Protestants, being deprived of the free exercise of their own religion, not seeing their way to taking part in the exercises of the Roman religion, not being able to get the books they would require for their instruction, consider, my lord, what--might be their condition if they were absolutely deprived of pastors.

They would be ignorant of their most essential duties, and would fall either into fanaticism, the fruitful source of extravagances and irregularities, or into indifference and contempt for all religion." The firm moderation, the courageous and simple devotion, breathed by this letter, were the distinctive traits of the career of Paul Rabaut, as well as of Antony Court; throughout a persecution which lasted nearly forty years, with alternations of severity and clemency, the chiefs of French Protestantism managed to control the often recurring desperation of their flocks.

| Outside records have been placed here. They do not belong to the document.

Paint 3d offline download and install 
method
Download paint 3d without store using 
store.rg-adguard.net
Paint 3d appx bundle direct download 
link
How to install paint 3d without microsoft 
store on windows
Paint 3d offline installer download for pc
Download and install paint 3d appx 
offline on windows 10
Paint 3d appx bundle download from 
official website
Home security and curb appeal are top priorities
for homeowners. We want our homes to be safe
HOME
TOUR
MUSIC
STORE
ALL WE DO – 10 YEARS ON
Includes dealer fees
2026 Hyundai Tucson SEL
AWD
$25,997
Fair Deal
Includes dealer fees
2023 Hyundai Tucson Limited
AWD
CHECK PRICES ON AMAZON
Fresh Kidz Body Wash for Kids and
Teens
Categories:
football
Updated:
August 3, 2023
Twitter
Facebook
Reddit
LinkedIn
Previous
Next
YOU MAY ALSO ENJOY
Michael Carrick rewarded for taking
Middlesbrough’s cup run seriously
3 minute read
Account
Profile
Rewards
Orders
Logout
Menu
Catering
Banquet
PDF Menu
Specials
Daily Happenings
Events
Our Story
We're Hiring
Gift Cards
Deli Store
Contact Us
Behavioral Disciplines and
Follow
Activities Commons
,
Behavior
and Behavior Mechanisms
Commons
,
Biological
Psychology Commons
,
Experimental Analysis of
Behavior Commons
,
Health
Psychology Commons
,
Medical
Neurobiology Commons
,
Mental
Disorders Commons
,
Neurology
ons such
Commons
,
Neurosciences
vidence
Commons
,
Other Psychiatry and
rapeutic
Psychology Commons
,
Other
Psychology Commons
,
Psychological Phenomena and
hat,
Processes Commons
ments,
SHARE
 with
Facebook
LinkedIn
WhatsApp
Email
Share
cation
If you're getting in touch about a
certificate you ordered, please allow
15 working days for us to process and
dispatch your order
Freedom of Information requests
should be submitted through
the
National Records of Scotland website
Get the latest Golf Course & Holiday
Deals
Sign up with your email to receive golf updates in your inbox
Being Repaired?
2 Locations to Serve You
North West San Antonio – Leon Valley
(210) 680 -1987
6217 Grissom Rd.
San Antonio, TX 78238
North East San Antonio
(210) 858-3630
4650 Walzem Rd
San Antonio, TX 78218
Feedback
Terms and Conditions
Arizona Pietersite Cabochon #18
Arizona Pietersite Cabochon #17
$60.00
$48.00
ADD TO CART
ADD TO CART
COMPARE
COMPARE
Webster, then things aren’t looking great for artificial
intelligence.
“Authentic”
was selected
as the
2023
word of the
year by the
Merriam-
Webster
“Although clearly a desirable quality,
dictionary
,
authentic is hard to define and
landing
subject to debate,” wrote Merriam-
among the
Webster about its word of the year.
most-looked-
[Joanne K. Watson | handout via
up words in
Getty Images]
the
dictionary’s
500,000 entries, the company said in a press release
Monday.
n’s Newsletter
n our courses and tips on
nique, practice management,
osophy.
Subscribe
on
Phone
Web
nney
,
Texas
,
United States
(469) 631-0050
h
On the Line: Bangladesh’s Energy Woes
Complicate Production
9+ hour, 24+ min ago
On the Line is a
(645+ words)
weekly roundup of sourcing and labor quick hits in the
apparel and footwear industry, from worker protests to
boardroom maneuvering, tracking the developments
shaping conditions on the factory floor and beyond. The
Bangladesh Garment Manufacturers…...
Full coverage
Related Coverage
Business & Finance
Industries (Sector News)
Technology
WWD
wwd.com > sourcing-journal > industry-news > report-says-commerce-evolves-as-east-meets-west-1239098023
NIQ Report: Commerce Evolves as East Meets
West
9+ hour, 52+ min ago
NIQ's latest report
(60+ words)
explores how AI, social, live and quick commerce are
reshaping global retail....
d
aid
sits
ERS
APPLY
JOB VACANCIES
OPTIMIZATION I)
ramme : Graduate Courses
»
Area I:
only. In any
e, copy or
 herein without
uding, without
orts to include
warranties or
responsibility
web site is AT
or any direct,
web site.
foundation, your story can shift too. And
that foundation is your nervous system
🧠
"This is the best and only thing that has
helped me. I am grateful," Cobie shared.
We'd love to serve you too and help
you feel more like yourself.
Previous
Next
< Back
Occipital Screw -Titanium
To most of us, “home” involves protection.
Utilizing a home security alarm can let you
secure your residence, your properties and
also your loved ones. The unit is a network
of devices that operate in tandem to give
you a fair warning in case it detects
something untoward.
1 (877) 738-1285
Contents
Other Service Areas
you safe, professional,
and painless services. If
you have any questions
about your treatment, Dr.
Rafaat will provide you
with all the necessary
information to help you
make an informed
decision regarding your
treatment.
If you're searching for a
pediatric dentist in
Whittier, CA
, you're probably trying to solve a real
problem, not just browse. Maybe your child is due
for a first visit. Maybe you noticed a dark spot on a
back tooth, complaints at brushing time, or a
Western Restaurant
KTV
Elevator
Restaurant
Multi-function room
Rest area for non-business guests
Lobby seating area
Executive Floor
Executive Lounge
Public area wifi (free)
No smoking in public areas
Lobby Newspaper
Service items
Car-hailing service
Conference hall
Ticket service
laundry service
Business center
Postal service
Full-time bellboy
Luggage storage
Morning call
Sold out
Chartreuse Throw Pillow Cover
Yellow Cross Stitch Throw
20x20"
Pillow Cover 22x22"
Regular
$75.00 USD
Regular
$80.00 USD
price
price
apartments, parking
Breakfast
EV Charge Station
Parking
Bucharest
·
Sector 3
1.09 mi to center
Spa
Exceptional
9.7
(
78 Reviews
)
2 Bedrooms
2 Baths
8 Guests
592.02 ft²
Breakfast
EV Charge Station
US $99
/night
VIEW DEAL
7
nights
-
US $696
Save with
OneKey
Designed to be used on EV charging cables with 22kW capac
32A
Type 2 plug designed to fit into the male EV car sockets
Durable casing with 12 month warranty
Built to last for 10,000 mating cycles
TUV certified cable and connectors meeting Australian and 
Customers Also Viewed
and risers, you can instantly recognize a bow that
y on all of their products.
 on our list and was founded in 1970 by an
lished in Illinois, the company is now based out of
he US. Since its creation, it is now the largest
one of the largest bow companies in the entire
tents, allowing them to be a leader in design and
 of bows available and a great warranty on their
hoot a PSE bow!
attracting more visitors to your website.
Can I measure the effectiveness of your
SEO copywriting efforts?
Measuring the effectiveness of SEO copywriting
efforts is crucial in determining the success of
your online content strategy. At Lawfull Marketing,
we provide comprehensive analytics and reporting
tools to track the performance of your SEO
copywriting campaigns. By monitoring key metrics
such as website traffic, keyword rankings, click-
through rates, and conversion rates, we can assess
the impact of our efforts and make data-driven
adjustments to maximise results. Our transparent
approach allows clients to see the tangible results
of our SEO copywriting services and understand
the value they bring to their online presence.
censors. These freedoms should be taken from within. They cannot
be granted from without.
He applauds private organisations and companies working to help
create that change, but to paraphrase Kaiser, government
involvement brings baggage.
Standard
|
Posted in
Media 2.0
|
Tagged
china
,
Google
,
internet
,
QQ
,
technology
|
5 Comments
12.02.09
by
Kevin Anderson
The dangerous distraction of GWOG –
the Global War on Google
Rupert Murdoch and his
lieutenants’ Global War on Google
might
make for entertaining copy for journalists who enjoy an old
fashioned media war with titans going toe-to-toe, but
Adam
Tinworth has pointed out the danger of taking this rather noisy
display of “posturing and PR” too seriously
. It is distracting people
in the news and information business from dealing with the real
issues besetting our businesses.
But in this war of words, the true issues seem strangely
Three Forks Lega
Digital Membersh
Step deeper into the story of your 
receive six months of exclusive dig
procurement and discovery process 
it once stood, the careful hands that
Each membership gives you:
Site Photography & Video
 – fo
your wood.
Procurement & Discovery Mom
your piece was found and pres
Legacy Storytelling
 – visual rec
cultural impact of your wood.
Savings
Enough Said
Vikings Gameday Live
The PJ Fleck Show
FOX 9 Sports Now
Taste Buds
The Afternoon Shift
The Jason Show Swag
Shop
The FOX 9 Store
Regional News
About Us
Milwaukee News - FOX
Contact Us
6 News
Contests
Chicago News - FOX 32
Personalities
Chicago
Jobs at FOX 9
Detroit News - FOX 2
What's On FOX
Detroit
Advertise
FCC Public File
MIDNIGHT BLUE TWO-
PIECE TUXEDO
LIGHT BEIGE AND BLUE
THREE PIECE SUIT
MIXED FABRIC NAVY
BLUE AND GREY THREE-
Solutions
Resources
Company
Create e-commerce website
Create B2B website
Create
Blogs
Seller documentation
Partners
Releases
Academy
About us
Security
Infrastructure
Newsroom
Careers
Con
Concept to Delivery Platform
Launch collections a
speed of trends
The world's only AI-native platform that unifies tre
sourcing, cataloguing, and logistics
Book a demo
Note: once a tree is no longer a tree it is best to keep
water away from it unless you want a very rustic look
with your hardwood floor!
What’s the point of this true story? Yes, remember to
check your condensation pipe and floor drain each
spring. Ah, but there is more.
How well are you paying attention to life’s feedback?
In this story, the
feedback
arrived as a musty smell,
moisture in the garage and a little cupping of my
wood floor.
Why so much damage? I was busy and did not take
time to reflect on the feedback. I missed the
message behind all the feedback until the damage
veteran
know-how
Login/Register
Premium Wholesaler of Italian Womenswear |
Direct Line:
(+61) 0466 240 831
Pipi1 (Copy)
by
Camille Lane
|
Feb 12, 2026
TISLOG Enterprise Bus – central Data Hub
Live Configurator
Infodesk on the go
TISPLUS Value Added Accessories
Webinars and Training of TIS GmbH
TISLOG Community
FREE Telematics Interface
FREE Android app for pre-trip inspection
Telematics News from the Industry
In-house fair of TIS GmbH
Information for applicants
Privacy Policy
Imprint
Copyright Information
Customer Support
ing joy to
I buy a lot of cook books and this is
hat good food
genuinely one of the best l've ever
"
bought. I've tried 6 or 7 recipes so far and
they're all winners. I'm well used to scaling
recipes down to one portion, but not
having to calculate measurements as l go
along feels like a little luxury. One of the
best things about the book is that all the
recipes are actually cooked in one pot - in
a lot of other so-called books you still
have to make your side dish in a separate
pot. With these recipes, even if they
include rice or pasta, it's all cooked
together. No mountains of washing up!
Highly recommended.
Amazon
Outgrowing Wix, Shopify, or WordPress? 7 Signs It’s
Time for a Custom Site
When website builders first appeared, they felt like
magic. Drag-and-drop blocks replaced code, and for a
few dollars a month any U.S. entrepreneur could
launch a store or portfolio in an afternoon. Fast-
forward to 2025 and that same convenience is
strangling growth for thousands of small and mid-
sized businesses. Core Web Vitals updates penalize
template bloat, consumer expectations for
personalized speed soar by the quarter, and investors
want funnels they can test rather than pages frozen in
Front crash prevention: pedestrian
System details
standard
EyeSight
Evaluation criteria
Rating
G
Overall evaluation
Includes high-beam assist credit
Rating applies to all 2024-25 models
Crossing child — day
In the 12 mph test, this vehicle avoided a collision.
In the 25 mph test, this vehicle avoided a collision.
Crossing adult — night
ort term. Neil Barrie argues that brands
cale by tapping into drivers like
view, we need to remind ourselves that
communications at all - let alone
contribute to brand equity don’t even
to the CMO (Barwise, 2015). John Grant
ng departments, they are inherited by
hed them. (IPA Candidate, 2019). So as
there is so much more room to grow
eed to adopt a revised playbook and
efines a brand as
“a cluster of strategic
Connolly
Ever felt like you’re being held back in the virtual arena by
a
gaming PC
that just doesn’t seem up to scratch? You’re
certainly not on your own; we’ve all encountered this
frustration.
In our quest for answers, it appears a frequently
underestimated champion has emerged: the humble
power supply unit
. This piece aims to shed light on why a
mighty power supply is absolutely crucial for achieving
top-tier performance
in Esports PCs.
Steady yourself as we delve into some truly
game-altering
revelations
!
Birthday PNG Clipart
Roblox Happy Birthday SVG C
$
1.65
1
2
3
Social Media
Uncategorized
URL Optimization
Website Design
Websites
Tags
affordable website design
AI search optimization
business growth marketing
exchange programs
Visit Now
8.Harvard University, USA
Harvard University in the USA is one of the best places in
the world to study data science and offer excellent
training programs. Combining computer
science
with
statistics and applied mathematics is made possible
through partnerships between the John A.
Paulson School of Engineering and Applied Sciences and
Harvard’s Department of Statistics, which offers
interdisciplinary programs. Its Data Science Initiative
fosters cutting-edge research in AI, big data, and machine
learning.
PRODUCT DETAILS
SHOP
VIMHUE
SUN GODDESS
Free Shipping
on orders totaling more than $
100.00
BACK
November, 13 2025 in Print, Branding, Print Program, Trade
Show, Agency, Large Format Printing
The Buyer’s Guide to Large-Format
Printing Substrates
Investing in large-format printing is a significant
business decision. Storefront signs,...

On the occasion of a temporary rising on the borders of the Gardon, Paul Rabaut wrote to the governor of Languedoc, "When I desired to know whence this evil proceeded, it was reported to me that divers persons, finding themselves liable to lose their goods and their liberty, or to have to do acts contrary to their conscience, in respect of their marriages or the baptism of their children, and knowing no way of getting out of the kingdom and setting their conscience free, abandoned themselves to despair, and attacked certain priests, because they regarded them as the primal and principal cause of the vexations done to them.

Once more, I blame those people; but I thought it my duty to explain to you the cause of their despair.